At the same time, he couldn't help but imagine how to match the available weapons he saw along the way into the hands of the Astartes.

Alien weapons? No, that's called orthodox human technology from the dark ages.

“I’ll do concept drawings.”

After Perturabo decided to paint the picture with lust, he asked Mors to accompany him to choose. After all, the artistic level of the craftsman cannot be denied. Just think about the level of the last sculpture he decided to give to him...

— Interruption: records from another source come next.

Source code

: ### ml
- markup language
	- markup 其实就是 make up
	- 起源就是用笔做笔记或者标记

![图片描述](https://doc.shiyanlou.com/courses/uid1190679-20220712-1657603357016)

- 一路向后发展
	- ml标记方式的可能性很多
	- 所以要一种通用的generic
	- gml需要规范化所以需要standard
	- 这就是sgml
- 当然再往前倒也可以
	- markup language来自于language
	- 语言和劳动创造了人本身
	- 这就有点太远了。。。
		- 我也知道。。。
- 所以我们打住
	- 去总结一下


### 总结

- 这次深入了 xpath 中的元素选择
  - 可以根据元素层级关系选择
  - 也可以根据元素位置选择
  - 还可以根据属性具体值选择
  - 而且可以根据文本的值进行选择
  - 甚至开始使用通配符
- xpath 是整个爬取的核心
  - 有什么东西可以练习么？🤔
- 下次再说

Wait a minute, that sculpture—

Perturabo opened his eyes wide, and the divine temperament of the faceless sculpture immediately overlapped with that of a certain golden figure he had seen recently.

He took a breath, startled by a deep and indelible curiosity about who Morse really was.

Perturabo shook his head and decided to ask Morse about the statue when he went back.

Morse's recent abnormal emotional state seemed to hint at many secrets, and he might be able to dig some holes in Morse's ever-impeccable emotional shell just like breaking through the ship's defenses.